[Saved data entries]
═══
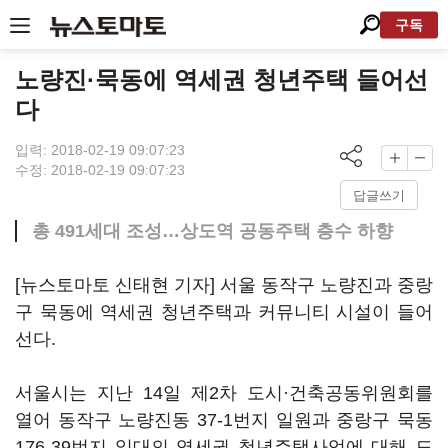
구독
노량진·묵동에 역세권 청년주택 들어선
다
입력: 2018-02-19 09:07:23
수정: 2018-02-19 09:07:23
답글쓰기
총 491세대 조성…상도역 공동주택 층수 하향
[뉴스토마토 신태현 기자] 서울 동작구 노량진과 중랑
구 묵동에 역세권 청년주택과 커뮤니티 시설이 들어
선다.
서울시는 지난 14일 제2차 도시·건축공동위원회를
열어 동작구 노량진동 37-1번지 일원과 중랑구 묵동
176-39번지 일대의 역세권 청년주택사업에 대해 도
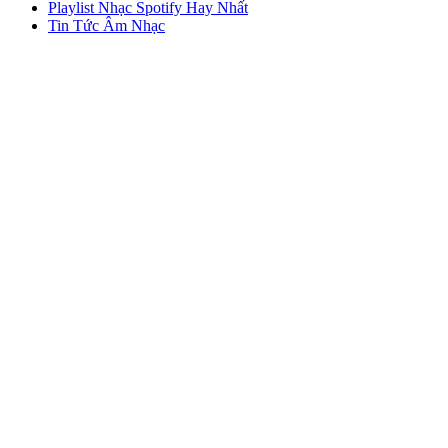
Playlist Nhạc Spotify Hay Nhất
Tin Tức Âm Nhạc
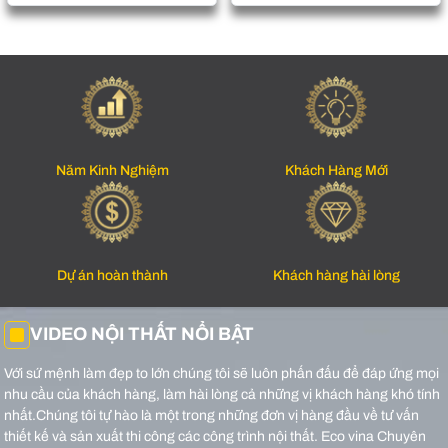
Năm Kinh Nghiệm
Khách Hàng Mới
Dự án hoàn thành
Khách hàng hài lòng
VIDEO NỘI THẤT NỔI BẬT
Với sứ mệnh làm đẹp to lớn chúng tôi sẽ luôn phấn đấu để đáp ứng mọi
nhu cầu của khách hàng, làm hài lòng cả những vị khách hàng khó tính
nhất.Chúng tôi tự hào là một trong những đơn vị hàng đầu về tư vấn
thiết kế và sản xuất thi công các công trình nội thất.
Eco vina Chuyên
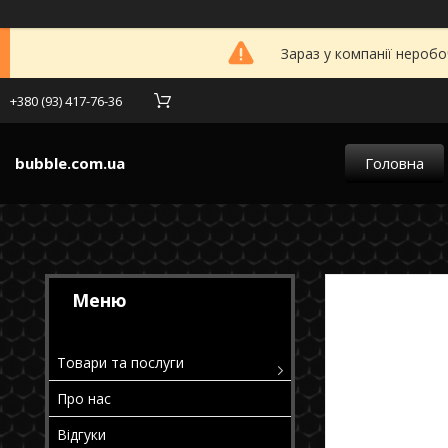
Зараз у компанії неробо
+380 (93) 417-76-36
bubble.com.ua
Головна
Товари та послуги
Про нас
Відгуки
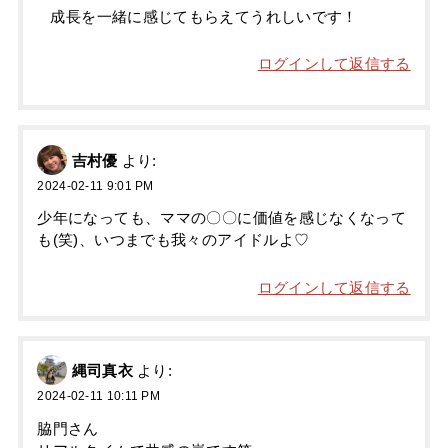
成長を一緒に感じてもらえてうれしいです！
ログインして返信する
吉村優
より:
2024-02-11 9:01 PM
少年になっても、ママの〇〇に価値を感じなくなって
も(笑)、いつまでも我々のアイドルよ♡
ログインして返信する
縄司真衣
より:
2024-02-11 10:11 PM
脇門さん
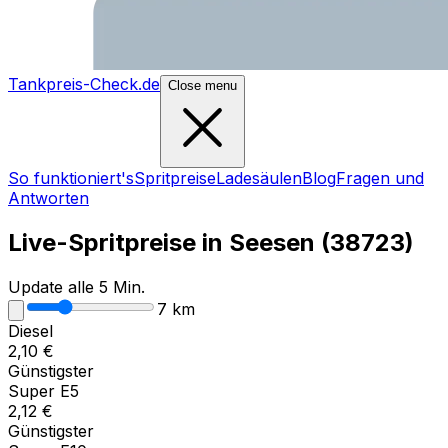
Tankpreis-Check.de
Close menu
So funktioniert's
Spritpreise
Ladesäulen
Blog
Fragen und
Antworten
Live-Spritpreise in
Seesen
(
38723
)
Update alle 5 Min.
7
km
Diesel
2,10
€
Günstigster
Super E5
2,12
€
Günstigster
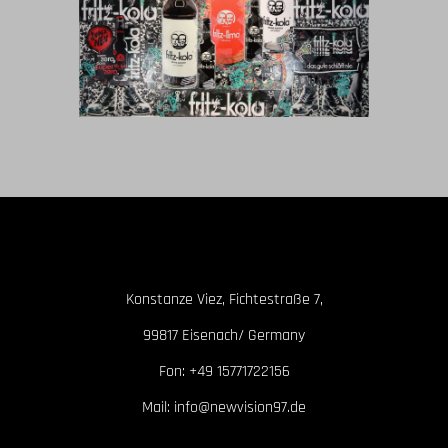
Konstanze Viez, Fichtestraße 7,
99817 Eisenach/ Germany
Fon: +49 15771722156
Mail: info@newvision97.de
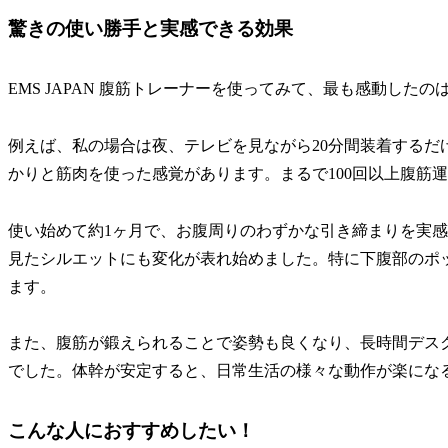
驚きの使い勝手と実感できる効果
EMS JAPAN 腹筋トレーナーを使ってみて、最も感動したの
例えば、私の場合は夜、テレビを見ながら20分間装着するだ
かりと筋肉を使った感覚があります。まるで100回以上腹筋
使い始めて約1ヶ月で、お腹周りのわずかな引き締まりを実感
見たシルエットにも変化が表れ始めました。特に下腹部のポ
ます。
また、腹筋が鍛えられることで姿勢も良くなり、長時間デス
でした。体幹が安定すると、日常生活の様々な動作が楽にな
こんな人におすすめしたい！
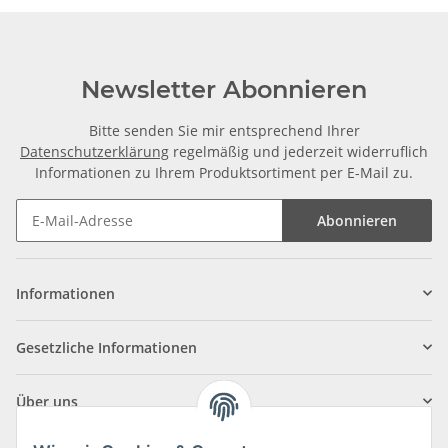
Newsletter Abonnieren
Bitte senden Sie mir entsprechend Ihrer
Datenschutzerklärung
regelmäßig und jederzeit widerruflich
Informationen zu Ihrem Produktsortiment per E-Mail zu.
Abonnieren
Informationen
Gesetzliche Informationen
Über uns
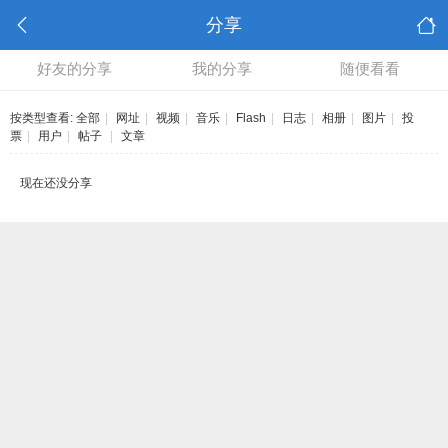
分享
好友的分享
我的分享
随便看看
按类型查看:
全部
|
网址
|
视频
|
音乐
|
Flash
|
日志
|
相册
|
图片
|
投
票
|
用户
|
帖子
|
文章
现在还没分享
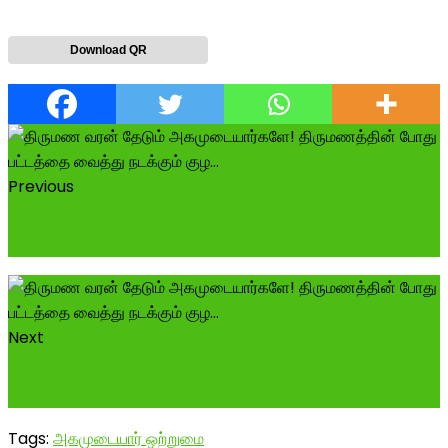
Download QR
Previous
சமயப்பொறையுடன் திகழந்த மாமன்னர்கள்
மருதுபாண்டியர்கள்-சருகணி மாதா கோவில் கொடைகள...
Next
தினமணி நாளிதழ் செய்தி: குரூப் 2, 2ஏ தேர்வு: 27-இல்
கட்டண சலுகைக்கான நுழைவுத் தே...
Tags:
அகமுடையார் ஒற்றுமை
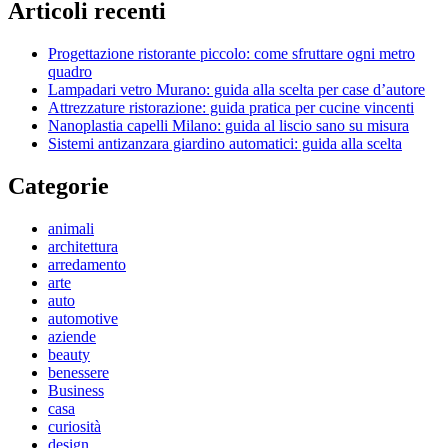
Articoli recenti
Progettazione ristorante piccolo: come sfruttare ogni metro
quadro
Lampadari vetro Murano: guida alla scelta per case d’autore
Attrezzature ristorazione: guida pratica per cucine vincenti
Nanoplastia capelli Milano: guida al liscio sano su misura
Sistemi antizanzara giardino automatici: guida alla scelta
Categorie
animali
architettura
arredamento
arte
auto
automotive
aziende
beauty
benessere
Business
casa
curiosità
design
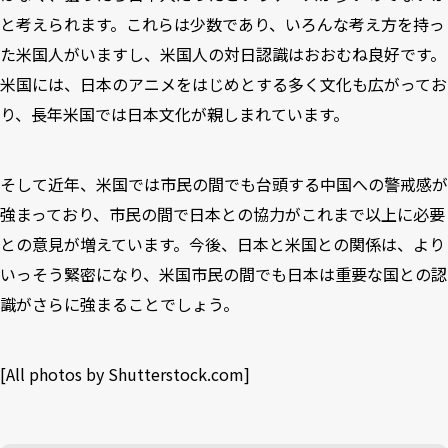
と考えられます。これらは少数であり、いろんな考え方を持っ
た米国人がいますし、米国人の対日認識はおおむね良好です。
米国には、日本のアニメをはじめとする多く文化も広がってお
り、長年米国では日本文化が親しまれています。
そして近年、米国では市民の間でも台頭する中国への警戒感が
強まっており、市民の間で日本との協力がこれまで以上に必要
との意見が増えています。今後、日本と米国との関係は、より
いっそう緊密になり、米国市民の間でも日本は重要な国との認
識がさらに強まることでしょう。
[All photos by Shutterstock.com]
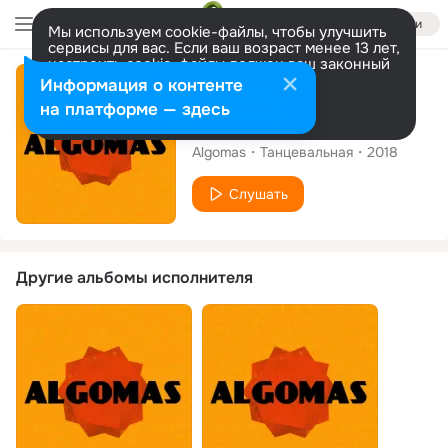
Войти
Мы используем cookie-файлы, чтобы улучшить
сервисы для вас. Если ваш возраст менее 13 лет,
настроить cookie-файлы должен ваш законный
представитель.
Больше информации
Сингл
Информация о контенте
Разрешить все
Настроить
на платформе — здесь
State of Mind
Algomas
Танцевальная
2018
Слушать
Другие альбомы исполнителя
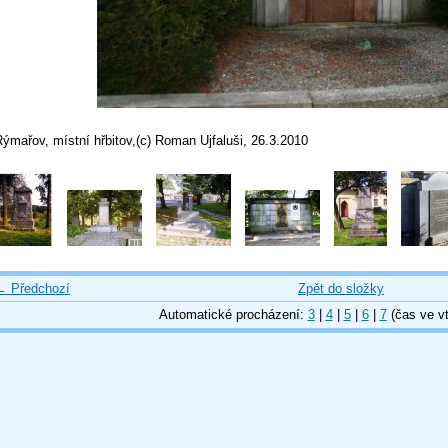
ýmařov, místní hřbitov,(c) Roman Ujfaluši, 26.3.2010
← Předchozí
Zpět do složky
Automatické procházení:
3
|
4
|
5
|
6
|
7
(čas ve vt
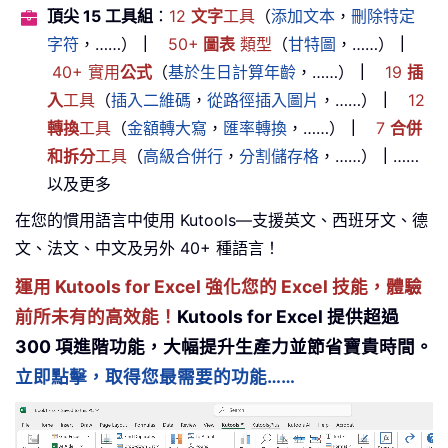
頂尖 15 工具組
：
12
文字
工具
（
添加文本
，
刪除特定
字符
，……）
｜
50+
圖表
類型
（
甘特圖
，……）
｜
40+ 實用
公式
（
基於生日計算年齡
，……）
｜
19
插
入
工具
（
插入二維碼
，
從路徑插入圖片
，……）
｜
12
轉換
工具
（
金額轉大寫
，
匯率轉換
，……）
｜
7
合併
和拆分
工具
（
高級合併行
，
分割儲存格
，……）
｜
……
以及更多
在您的慣用語言中使用 Kutools—支援英文、西班牙文、德
文、法文、中文及另外 40+ 種語言！
運用 Kutools for Excel 強化您的 Excel 技能，體驗
前所未有的高效能！
Kutools for Excel 提供超過
300 項進階功能，大幅提升生產力並節省寶貴時間。
立即點擊，取得您最需要的功能……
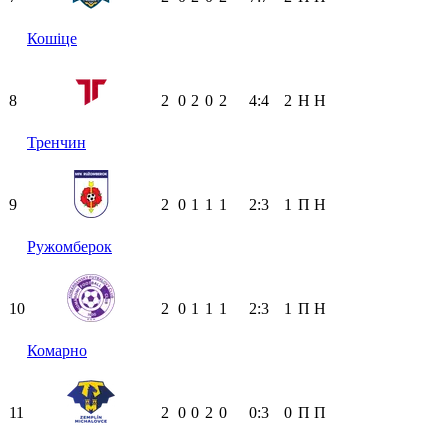
Кошіце
8
2
0
2
0
2
4:4
2
Н
Н
Тренчин
9
2
0
1
1
1
2:3
1
П
Н
Ружомберок
10
2
0
1
1
1
2:3
1
П
Н
Комарно
11
2
0
0
2
0
0:3
0
П
П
═══
EXERCISE DESCRIPTION: Please update the listing above by replacing "Günstigster" with "Billigster" everywhere it appears and keeping every other line unchanged. Leave the pictures out of your answer.

EXERCISE OUTPUT:
구독
노량진·묵동에 역세권 청년주택 들어선
다
입력: 2018-02-19 09:07:23
수정: 2018-02-19 09:07:23
답글쓰기
총 491세대 조성…상도역 공동주택 층수 하향
[뉴스토마토 신태현 기자] 서울 동작구 노량진과 중랑
구 묵동에 역세권 청년주택과 커뮤니티 시설이 들어
선다.
서울시는 지난 14일 제2차 도시·건축공동위원회를
열어 동작구 노량진동 37-1번지 일원과 중랑구 묵동
176-39번지 일대의 역세권 청년주택사업에 대해 도
Playlist Nhạc Spotify Hay Nhất
Tin Tức Âm Nhạc
Năm Kinh Nghiệm
Khách Hàng Mới
Dự án hoàn thành
Khách hàng hài lòng
VIDEO NỘI THẤT NỔI BẬT
Với sứ mệnh làm đẹp to lớn chúng tôi sẽ luôn phấn đấu để đáp ứng mọi
nhu cầu của khách hàng, làm hài lòng cả những vị khách hàng khó tính
nhất.Chúng tôi tự hào là một trong những đơn vị hàng đầu về tư vấn
thiết kế và sản xuất thi công các công trình nội thất.
Eco vina Chuyên
Зараз у компанії неробо
+380 (93) 417-76-36
bubble.com.ua
Головна
Товари та послуги
Про нас
Відгуки
成長を一緒に感じてもらえてうれしいです！
ログインして返信する
吉村優
より:
2024-02-11 9:01 PM
少年になっても、ママの〇〇に価値を感じなくなって
も(笑)、いつまでも我々のアイドルよ♡
ログインして返信する
縄司真衣
より:
2024-02-11 10:11 PM
脇門さん
Tankpreis-Check.de
Close menu
So funktioniert's
Spritpreise
Ladesäulen
Blog
Fragen und
Antworten
Live-Spritpreise in
Seesen
(
38723
)
Update alle 5 Min.
7
km
Diesel
2,10
€
Billigster
Super E5
2,12
€
Billigster
Konstanze Viez, Fichtestraße 7,
99817 Eisenach/ Germany
Fon: +49 15771722156
Mail: info@newvision97.de
驚きの使い勝手と実感できる効果
EMS JAPAN 腹筋トレーナーを使ってみて、最も感動したの
例えば、私の場合は夜、テレビを見ながら20分間装着するだ
かりと筋肉を使った感覚があります。まるで100回以上腹筋
使い始めて約1ヶ月で、お腹周りのわずかな引き締まりを実感
見たシルエットにも変化が表れ始めました。特に下腹部のポ
ます。
また、腹筋が鍛えられることで姿勢も良くなり、長時間デス
でした。体幹が安定すると、日常生活の様々な動作が楽にな
こんな人におすすめしたい！
Newsletter Abonnieren
Bitte senden Sie mir entsprechend Ihrer
Datenschutzerklärung
regelmäßig und jederzeit widerruflich
Informationen zu Ihrem Produktsortiment per E-Mail zu.
Abonnieren
Informationen
Gesetzliche Informationen
Über uns
分享
好友的分享
我的分享
随便看看
按类型查看:
全部
|
网址
|
视频
|
音乐
|
Flash
|
日志
|
相册
|
图片
|
投
票
|
用户
|
帖子
|
文章
现在还没分享
Download QR
Previous
சமயப்பொறையுடன் திகழந்த மாமன்னர்கள்
மருதுபாண்டியர்கள்-சருகணி மாதா கோவில் கொடைகள...
Next
தினமணி நாளிதழ் செய்தி: குரூப் 2, 2ஏ தேர்வு: 27-இல்
கட்டண சலுகைக்கான நுழைவுத் தே...
Tags:
அகமுடையார் ஒற்றுமை
Articoli recenti
Progettazione ristorante piccolo: come sfruttare ogni metro
quadro
Lampadari vetro Murano: guida alla scelta per case d’autore
Attrezzature ristorazione: guida pratica per cucine vincenti
Nanoplastia capelli Milano: guida al liscio sano su misura
Sistemi antizanzara giardino automatici: guida alla scelta
Categorie
animali
architettura
arredamento
arte
auto
automotive
aziende
beauty
benessere
Business
casa
curiosità
design
と考えられます。これらは少数であり、いろんな考え方を持っ
た米国人がいますし、米国人の対日認識はおおむね良好です。
米国には、日本のアニメをはじめとする多く文化も広がってお
り、長年米国では日本文化が親しまれています。
そして近年、米国では市民の間でも台頭する中国への警戒感が
強まっており、市民の間で日本との協力がこれまで以上に必要
との意見が増えています。今後、日本と米国との関係は、より
いっそう緊密になり、米国市民の間でも日本は重要な国との認
識がさらに強まることでしょう。
[All photos by Shutterstock.com]
Войти
Мы используем cookie-файлы, чтобы улучшить
сервисы для вас. Если ваш возраст менее 13 лет,
настроить cookie-файлы должен ваш законный
представитель.
Больше информации
Сингл
Информация о контенте
Разрешить все
Настроить
на платформе — здесь
State of Mind
Algomas
Танцевальная
2018
Слушать
Другие альбомы исполнителя
ýmařov, místní hřbitov,(c) Roman Ujfaluši, 26.3.2010
← Předchozí
Zpět do složky
Automatické procházení:
3
|
4
|
5
|
6
|
7
(čas ve vt
頂尖 15 工具組
：
12
文字
工具
（
添加文本
，
刪除特定
字符
，……）
｜
50+
圖表
類型
（
甘特圖
，……）
｜
40+ 實用
公式
（
基於生日計算年齡
，……）
｜
19
插
入
工具
（
插入二維碼
，
從路徑插入圖片
，……）
｜
12
轉換
工具
（
金額轉大寫
，
匯率轉換
，……）
｜
7
合併
和拆分
工具
（
高級合併行
，
分割儲存格
，……）
｜
……
以及更多
在您的慣用語言中使用 Kutools—支援英文、西班牙文、德
文、法文、中文及另外 40+ 種語言！
運用 Kutools for Excel 強化您的 Excel 技能，體驗
前所未有的高效能！
Kutools for Excel 提供超過
300 項進階功能，大幅提升生產力並節省寶貴時間。
立即點擊，取得您最需要的功能……
Кошіце
8
2
0
2
0
2
4:4
2
Н
Н
Тренчин
9
2
0
1
1
1
2:3
1
П
Н
Ружомберок
10
2
0
1
1
1
2:3
1
П
Н
Комарно
11
2
0
0
2
0
0:3
0
П
П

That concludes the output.